(INSTRUCTIONS TO FOLLOW): Retype the entries word for word, starting at the line that contains "True or false: female_size" and continuing through the last of the entries. Leave the pictures out of your copy.

(DATA FOR PROCESSING):
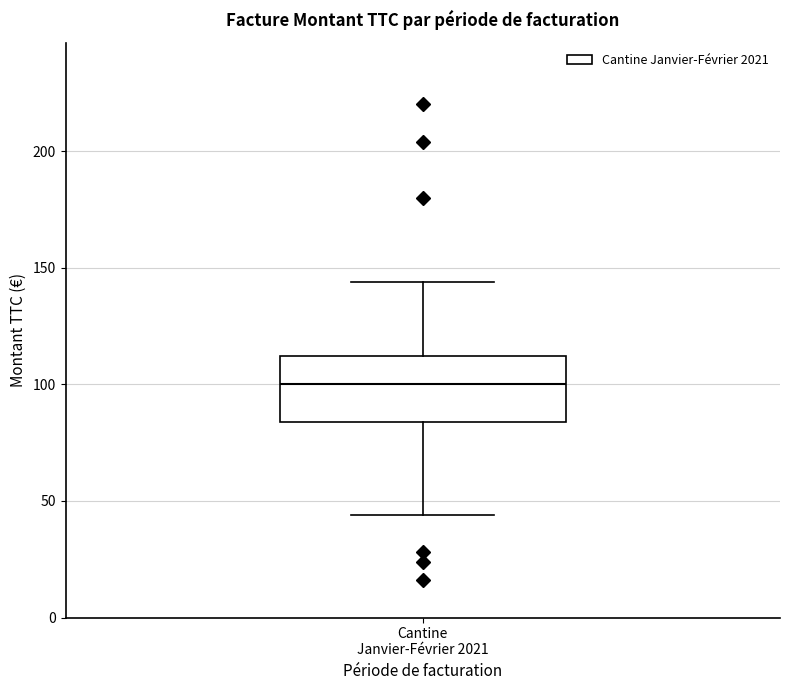

Where does the upper whisker of the box for Cantine Janvier-Février 2021 end on the y-axis? The values are not printed on the chart, so give them approximately, as read against the axis.

145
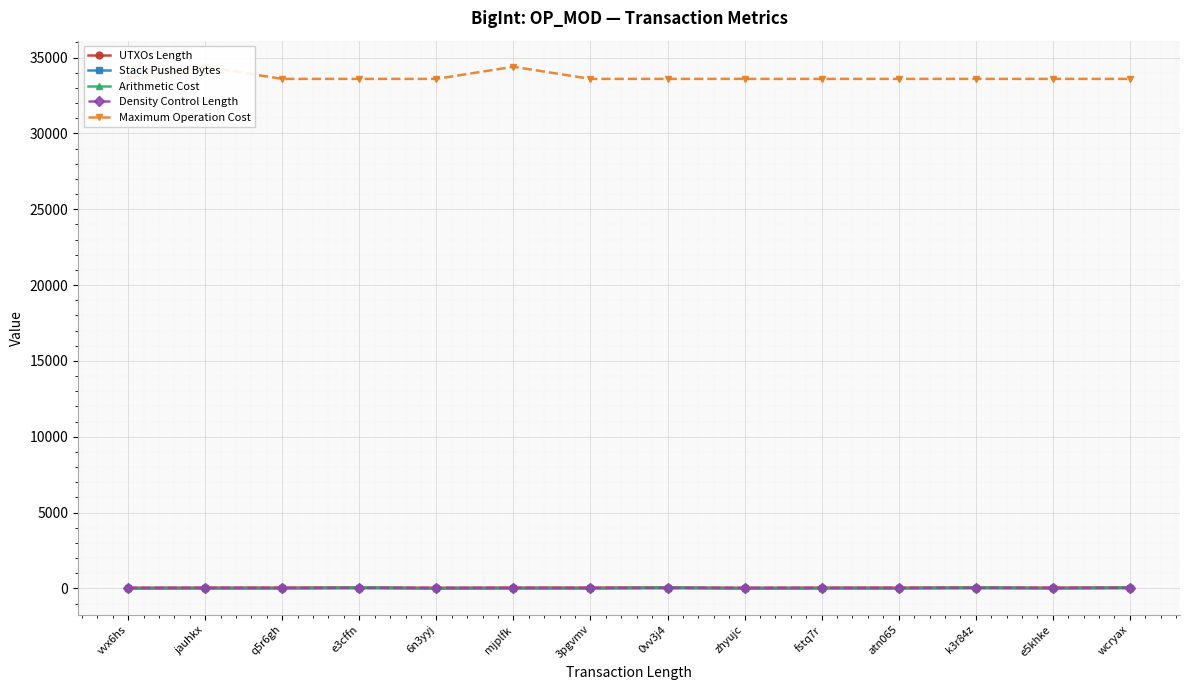

Where is Density Control Length nearest to the value 42?

vvx6hs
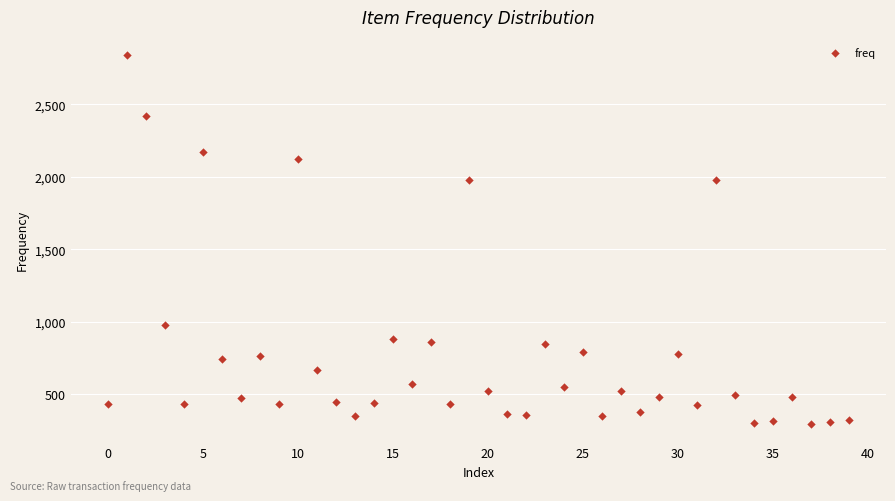

What is the range of Y values (max minus min)?

2542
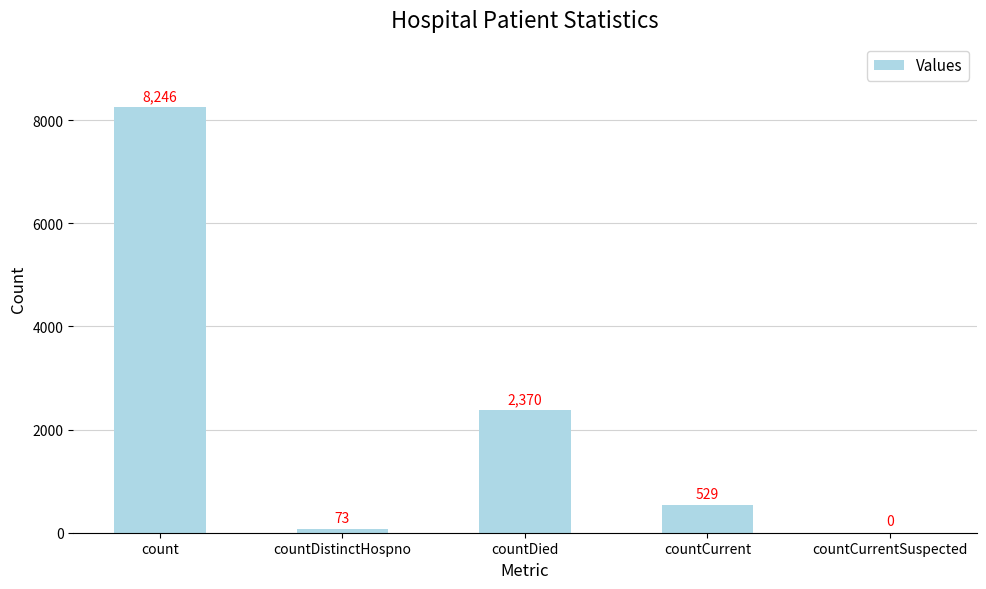

Are the bars horizontal?

No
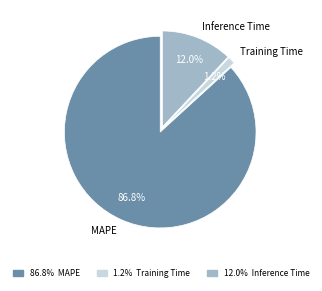

Is there a majority slice in this chart?

Yes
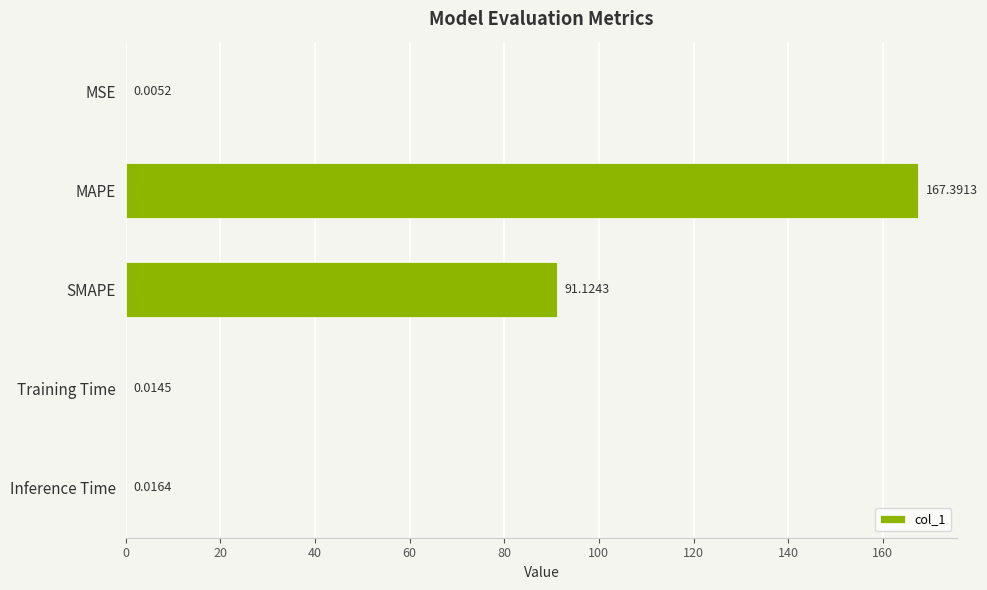

Which label corresponds to the largest value in the chart?

MAPE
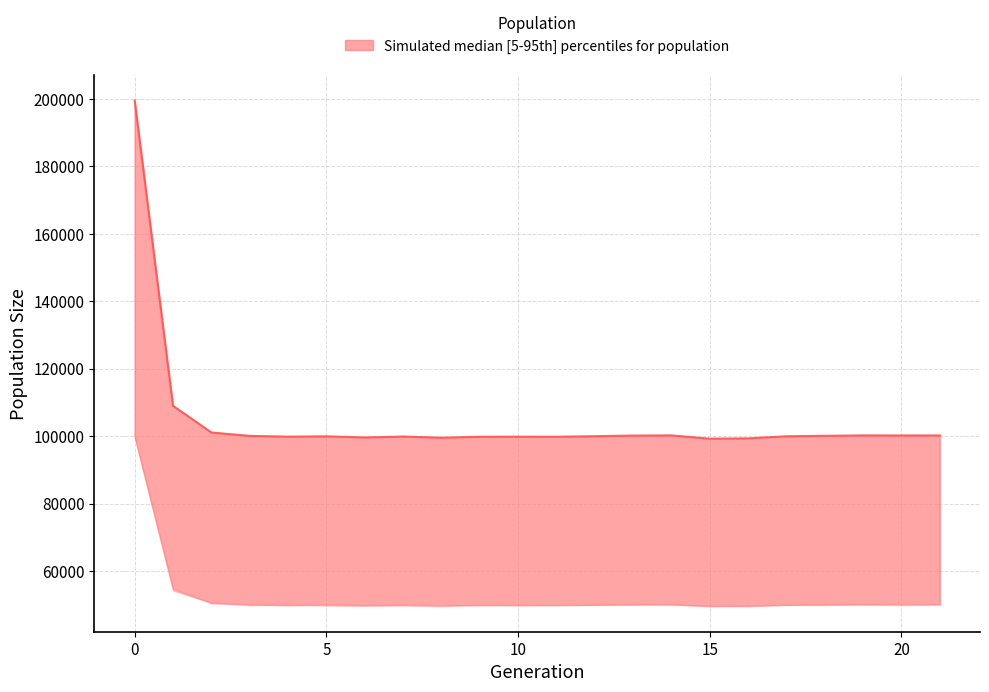

True or false: female_size and size cross at least once.

False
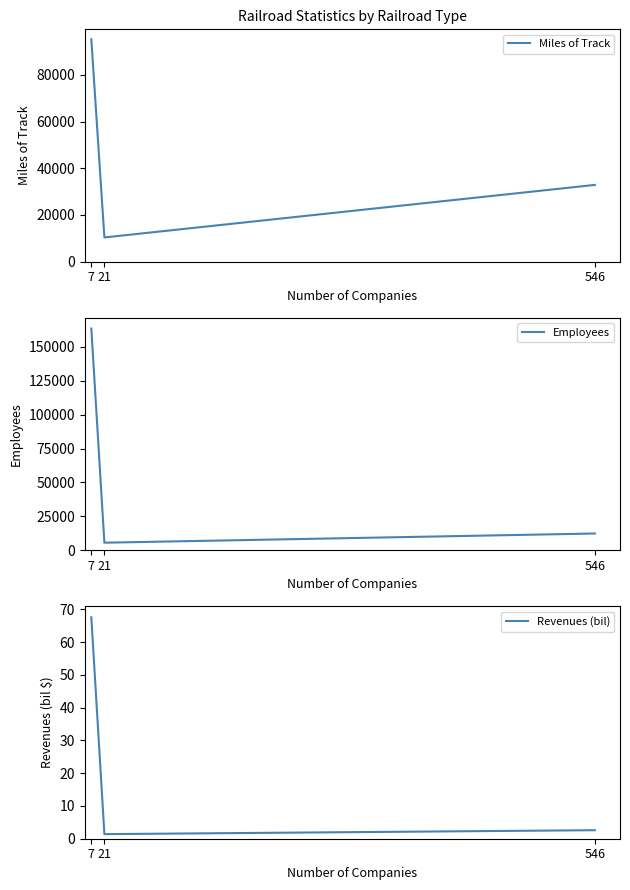

Which series has the largest total across all categories?

Employees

(WRITTEN SOLUTION):
True or false: female_size and size cross at least once.

False

Which series has the largest total across all categories?

Employees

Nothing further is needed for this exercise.